Come all’incirca mezza Italia, nell’autunno del 2005 rimasi incantato da La guerra è finita, il primo singolo dei Baustelle premiato da altissima rotazione radiofonica, anche (soprattutto) in virtù del recente passaggio della band ad una major come la Warner Bros. La semplice ma geniale progressione armonica, l’arrangiamento d’orchestra perfettamente fuso con suoni indie, la voce particolare di Francesco Bianconi con quel timbro scuro alla Nick Cave, le liriche originali, sospese tra pathos, ironia ed understatement nel trattare un argomento spigoloso e complicato come il suicidio giovanile.
Insomma, bastò poco perché decidessi di acquistare l’album La malavita, il terzo lavoro della band di Montepulciano ma, come detto, il primo a godere di visibilità mediatica anche al di fuori del circuito indie grazie al contratto con un’etichetta multinazionale. I precedenti Sussidiario illustrato della giovinezza e La moda del lento avevano infatti riscosso grande credito nel circuito underground ma poca diffusione al grande pubblico, anche perché all’epoca la potenza dei social network era nulla se paragonata a quella di oggi.
Ecco, quindi accadde che comprai il CD di La malavita e ne fui totalmente deluso; a parte il secondo singolo Un romantico a Milano non mi piacque nulla. A distanza di più di dieci anni non ricordo cosa esattamente non mi convinse, non so se ero io che non ero “pronto” per quel genere di musica e di suoni, non so se l’album effettivamente non fosse valido quanto La guerra è finita. Fatto sta che, caso unico al mondo, regalai il CD a un amico e misi una pietra sopra ai Baustelle, seguendoli solo sporadicamente grazie ai singoli radiofonici come Charlie fa surf o Gli spietati e più che altro incuriosendomi del lavoro di Bianconi come autore, soprattutto con Irene Grandi (Bruci la città e La cometa di Halley) e Paola Turci (La mangiatrice di uomini e la meravigliosa Io sono).

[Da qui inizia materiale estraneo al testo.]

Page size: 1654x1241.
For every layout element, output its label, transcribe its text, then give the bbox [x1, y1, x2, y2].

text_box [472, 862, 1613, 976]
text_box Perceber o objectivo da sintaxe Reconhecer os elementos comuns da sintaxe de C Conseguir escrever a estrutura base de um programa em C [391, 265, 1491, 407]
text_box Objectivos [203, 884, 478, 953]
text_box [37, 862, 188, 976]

Più di dieci anni dopo mi sono fatto incantare di nuovo da un singolo dei Baustelle (in questo caso Amanda Lear) e stavolta, complice Apple Music che non sarà mai ringraziata sufficientemente per il servizio che rende alla musica, ho scaricato l’intero nuovo album L’amore e la violenza stavolta restandone pienamente soddisfatto. Non ho voluto riprendere e riascoltare La malavita per non farmi influenzare, ma prima o poi scoprirò cosa non aveva funzionato la prima volta. In questo lavoro invece, il settimo in studio della propria discografia, la band toscana raggiunge probabilmente l’apice della sua produzione, tornando a quel pop sinfonico che ne aveva caratterizzato la cifra stilistica fin dagli esordi.

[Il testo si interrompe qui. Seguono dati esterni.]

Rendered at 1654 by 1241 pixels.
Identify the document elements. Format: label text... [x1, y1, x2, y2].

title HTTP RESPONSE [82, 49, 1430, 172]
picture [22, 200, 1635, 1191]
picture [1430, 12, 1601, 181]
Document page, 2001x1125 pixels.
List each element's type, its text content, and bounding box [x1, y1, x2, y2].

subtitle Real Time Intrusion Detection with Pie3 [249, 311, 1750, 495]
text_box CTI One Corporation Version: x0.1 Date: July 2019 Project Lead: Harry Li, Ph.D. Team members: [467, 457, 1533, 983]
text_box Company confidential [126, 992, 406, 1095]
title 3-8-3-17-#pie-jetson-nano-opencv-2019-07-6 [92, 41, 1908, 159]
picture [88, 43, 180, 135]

I temi principali, ovviamente l’amore e la violenza, sono declinati in tutti i modi possibili e sono presenti praticamente in ogni brano, spesso anche con citazioni dirette e si dipanano nei soliti testi originali, provocatori e spesso espliciti, che regalano uno sguardo ironico e tagliente su vizi e costumi dei nostri tempi: episodi di cronaca, terrorismo, proteste, schiavitù da social network e da falsi idoli. Dalla spietata satira di costume di La vita e de Il Vangelo di Giovanni (con i tempi moderni che assomigliano sempre di più al libro dell’Apocalisse) alla straordinaria e feroce Eurofestival (probabilmente l’episodio migliore dell’album) che sembra un brano di Battiato cantato da Alice grazie all’ottima interpretazione di Rachele Bastreghi (altro che Gabbani!). Passando per la disincantata Amanda Lear, fino a toccare altri temi sensibili come le dipendenze (Betty), o l’anoressia come conseguenza dell’adesione acritica a canoni estetici distorti (Basso e batteria).
Musicalmente la ricerca sonora di Bianconi & C. prosegue nel percorso di fusione tra sonorità rock e orchestrali con qualche concessione all’elettronica (Lepidoptera), ma anche alla disco music (La musica sinfonica e L’era dell’acquario con i suoi espliciti riferimenti agli anni ’70 e al musical Hair) e al cantautorato classico, si ascolti in particolare la traccia finale Ragazzina, una delicatissima ballata a metà tra De Gregori e De André che si risolve in uno struggente assolo di slide guitar sulla voce di Rachele. Dodici tracce, comprese l’intro Love e l’interludio Continental stomp che fanno di L’amore e la violenza un album praticamente perfetto per la capacità di fare convivere coerenza di stile e varietà di contenuti, e che meriterebbe qualche attenzione di più da parte dei media tradizionali.